Sounds good. Make sure you have a decent prefilter on the pump!


----------



## kherman (Apr 7, 2003)

> quote:
> 
> Originally posted by Justin604:
> Sounds good. Make sure you have a decent prefilter on the pump!


I considered sponges, but the current plan is to just take a piece of PVC and drill 1/4" holes into it as to prevent leaves, etc from being pulled in. I think this is the method I'll try first. I'll be using threaded PVC, so I can always swap it out later. This is the cheap "DIY" may of makieng a pre-filer









------------------------------
Karl's Parts And Construction Journal


----------



## Justin Fournier (Jan 27, 2004)

hahaha sounds good. I suggest after you drill it you paint it black with Rust-O-Leum. Should make it look a whole lot better. For a second I was going to suggest you get a mat of green star polyp and wrap it on the pipe, but DUHHH wrong board!


----------



## Guttboy (Jul 27, 2003)

Great posts on the whole construction process! I too built my entire stand and canopy. I also have a stand that is pretty high off the ground....I can perform MX on the tank when I am standing but ocassionaly I will have to get on a chair.

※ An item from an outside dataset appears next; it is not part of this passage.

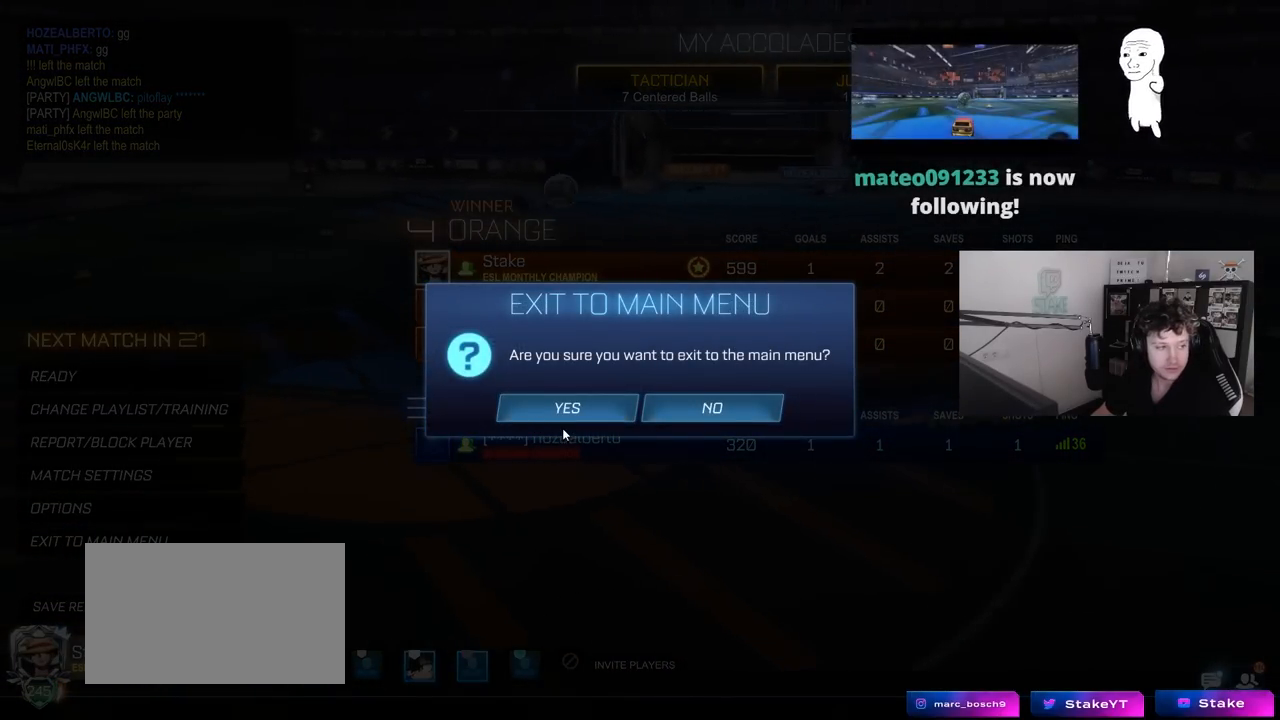
{"keys": [], "mouse": [], "mouse_move": "still", "events": [[267, "mouse_left", "down"], [350, "mouse_left", "up"]]}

I use an ALL glass tank that was made in Japan when I was stationed there.

NOTE: If you are going with flat glass on the bottom and stand has a flat top...PUT A PIECE OF STYROFOAM or such on the top of the stand between it and the tank...otherwise...CRRRAAACCCCKKKKKK.

http://www.plantedtank.net/forum/viewtopic.php?t=2112

Here is a link to my tank setup so far.

Hope you like and good luck!

Mike

100Gallon/Rena Filstar XP3/Icecap660 with 4x4' Ge Aquarays/Flourite Gravel mix/Malaysian driftwood


----------



## kherman (Apr 7, 2003)

Thanks for the comments on the thread. Everyone has contributed nicely.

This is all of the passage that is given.